One such beneficiary is the Freedom from Religion Foundation which was mentioned in Dawkins' The God Delusion. In 2004, it had fewer than 6,000 members. By 2007, membership had doubled, and this year topped 17,000. 
While multiple factors have affected Americans' negative views of Islam after 9/11 many American Muslims partially blame the New Atheists. A 2010 poll found that only 30 percent of Americans have a favorable view of Islam, down from 41 percent in 2005, a year after Harris' book. 
"I would say they have harmed," Omid Safi, a Muslim and a professor of relgious studies at the University of North Carolina, Chapel Hill. "They direct much of their venom against Muslims, and I have seen some of their material used by Islamophobes." 

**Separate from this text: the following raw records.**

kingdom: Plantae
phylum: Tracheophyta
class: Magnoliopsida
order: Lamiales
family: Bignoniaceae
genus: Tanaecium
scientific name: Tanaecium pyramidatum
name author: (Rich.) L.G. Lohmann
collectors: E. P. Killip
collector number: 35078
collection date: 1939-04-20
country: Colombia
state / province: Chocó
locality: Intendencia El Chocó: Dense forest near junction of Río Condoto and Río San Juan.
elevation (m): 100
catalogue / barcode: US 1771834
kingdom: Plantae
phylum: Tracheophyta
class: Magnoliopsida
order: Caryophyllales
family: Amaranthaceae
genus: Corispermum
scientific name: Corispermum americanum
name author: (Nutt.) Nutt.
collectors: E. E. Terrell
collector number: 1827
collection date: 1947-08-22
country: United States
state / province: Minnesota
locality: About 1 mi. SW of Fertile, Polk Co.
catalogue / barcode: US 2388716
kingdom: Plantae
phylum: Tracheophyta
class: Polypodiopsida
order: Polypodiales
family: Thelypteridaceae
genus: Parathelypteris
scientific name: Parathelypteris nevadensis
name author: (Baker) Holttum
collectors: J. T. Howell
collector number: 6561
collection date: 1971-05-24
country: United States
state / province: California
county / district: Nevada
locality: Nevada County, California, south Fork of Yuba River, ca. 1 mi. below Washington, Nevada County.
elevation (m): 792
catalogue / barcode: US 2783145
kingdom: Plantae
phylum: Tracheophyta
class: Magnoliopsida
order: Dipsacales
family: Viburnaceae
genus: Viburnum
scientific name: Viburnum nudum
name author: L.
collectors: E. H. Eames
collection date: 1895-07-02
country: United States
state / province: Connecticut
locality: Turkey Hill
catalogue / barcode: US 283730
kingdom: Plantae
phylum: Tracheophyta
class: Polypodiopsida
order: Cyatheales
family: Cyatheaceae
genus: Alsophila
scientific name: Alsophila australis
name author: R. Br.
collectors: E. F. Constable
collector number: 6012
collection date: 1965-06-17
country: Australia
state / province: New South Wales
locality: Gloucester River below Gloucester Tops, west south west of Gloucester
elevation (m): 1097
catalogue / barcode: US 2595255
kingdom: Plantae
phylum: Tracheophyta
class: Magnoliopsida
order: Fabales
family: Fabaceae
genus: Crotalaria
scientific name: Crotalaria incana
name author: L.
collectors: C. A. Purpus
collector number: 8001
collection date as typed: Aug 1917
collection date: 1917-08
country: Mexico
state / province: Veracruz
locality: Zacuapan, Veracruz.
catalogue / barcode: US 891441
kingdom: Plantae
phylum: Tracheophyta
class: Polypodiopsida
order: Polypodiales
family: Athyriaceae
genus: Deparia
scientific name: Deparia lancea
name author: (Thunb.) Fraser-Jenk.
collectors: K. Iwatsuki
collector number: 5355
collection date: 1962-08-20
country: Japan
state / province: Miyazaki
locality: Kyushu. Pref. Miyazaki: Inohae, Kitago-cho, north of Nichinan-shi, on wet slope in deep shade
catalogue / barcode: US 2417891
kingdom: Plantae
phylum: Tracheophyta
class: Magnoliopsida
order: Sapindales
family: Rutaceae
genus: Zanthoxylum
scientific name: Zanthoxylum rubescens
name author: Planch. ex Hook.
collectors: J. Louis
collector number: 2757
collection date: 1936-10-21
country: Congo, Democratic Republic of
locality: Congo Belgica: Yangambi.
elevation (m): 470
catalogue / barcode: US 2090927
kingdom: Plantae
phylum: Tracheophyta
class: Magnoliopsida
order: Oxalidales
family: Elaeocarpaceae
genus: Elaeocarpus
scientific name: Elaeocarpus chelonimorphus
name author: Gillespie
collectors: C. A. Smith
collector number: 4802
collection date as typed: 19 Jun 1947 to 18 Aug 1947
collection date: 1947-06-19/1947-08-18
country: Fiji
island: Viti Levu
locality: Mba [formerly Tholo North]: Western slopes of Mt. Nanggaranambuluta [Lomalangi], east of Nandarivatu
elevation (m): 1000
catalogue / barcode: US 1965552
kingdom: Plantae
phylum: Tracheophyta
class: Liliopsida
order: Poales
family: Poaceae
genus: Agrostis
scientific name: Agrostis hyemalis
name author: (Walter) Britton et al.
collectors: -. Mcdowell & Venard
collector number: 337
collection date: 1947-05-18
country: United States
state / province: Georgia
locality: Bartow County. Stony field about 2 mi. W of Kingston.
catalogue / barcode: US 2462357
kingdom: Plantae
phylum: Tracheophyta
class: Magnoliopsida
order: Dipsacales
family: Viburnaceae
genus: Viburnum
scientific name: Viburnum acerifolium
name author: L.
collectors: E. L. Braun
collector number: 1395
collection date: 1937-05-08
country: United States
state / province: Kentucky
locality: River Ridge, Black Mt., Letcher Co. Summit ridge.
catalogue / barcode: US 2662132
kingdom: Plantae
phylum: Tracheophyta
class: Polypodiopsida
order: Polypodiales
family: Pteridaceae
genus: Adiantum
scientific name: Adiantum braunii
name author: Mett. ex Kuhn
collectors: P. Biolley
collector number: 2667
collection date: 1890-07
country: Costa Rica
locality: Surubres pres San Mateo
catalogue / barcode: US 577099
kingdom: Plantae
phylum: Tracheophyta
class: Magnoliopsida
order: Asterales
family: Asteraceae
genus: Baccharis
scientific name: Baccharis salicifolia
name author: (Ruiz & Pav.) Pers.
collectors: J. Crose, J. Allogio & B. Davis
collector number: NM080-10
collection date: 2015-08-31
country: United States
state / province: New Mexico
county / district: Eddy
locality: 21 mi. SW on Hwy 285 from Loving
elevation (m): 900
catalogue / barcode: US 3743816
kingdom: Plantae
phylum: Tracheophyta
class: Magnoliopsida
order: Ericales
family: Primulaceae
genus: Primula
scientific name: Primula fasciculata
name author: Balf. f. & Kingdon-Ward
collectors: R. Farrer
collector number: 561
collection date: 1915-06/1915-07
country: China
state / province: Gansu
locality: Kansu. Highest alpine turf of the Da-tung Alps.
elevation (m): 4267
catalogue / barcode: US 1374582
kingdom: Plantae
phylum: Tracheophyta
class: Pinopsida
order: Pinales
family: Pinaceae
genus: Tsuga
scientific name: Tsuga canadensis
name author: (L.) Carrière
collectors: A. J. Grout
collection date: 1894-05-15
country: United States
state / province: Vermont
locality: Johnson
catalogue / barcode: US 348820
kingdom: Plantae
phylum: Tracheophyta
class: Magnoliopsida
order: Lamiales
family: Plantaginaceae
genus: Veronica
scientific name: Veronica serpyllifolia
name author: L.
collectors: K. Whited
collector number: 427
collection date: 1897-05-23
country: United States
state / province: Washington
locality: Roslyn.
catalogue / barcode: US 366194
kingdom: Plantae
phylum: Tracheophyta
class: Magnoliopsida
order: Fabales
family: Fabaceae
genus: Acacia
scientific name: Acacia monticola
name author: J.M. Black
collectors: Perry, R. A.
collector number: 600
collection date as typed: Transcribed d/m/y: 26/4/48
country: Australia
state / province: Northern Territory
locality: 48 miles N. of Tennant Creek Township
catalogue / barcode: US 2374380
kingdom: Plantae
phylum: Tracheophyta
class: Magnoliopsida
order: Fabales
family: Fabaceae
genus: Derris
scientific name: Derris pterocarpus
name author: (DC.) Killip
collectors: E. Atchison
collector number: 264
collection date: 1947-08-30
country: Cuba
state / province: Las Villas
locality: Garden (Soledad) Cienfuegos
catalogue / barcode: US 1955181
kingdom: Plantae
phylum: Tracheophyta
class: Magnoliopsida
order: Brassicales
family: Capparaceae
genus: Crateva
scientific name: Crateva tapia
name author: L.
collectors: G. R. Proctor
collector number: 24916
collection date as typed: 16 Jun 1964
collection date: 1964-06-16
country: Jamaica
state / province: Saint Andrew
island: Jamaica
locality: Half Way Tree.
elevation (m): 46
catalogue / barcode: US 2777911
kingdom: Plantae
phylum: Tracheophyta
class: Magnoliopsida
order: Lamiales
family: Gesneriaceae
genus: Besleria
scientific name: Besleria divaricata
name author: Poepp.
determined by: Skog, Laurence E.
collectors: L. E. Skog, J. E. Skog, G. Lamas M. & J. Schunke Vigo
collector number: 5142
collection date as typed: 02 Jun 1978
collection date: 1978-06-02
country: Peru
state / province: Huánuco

So it appears the new "religion" is no religion and the Prophets of it profit mightily. I find it interesting that Prof. Dawkins is paid a very generous stipend by the Oxford College he disgraces. The College was founded by the Church he now attacks and despises and his stipend comes from Trusts and Foundations established by the Church, Christians and people who believed in God, for the furtherance of scientific understanding and Christian learning.

I'm pretty sure there will be a clause in them somewhere that forbids the expenditure on the propagation of anti-Christian venom, or atheism.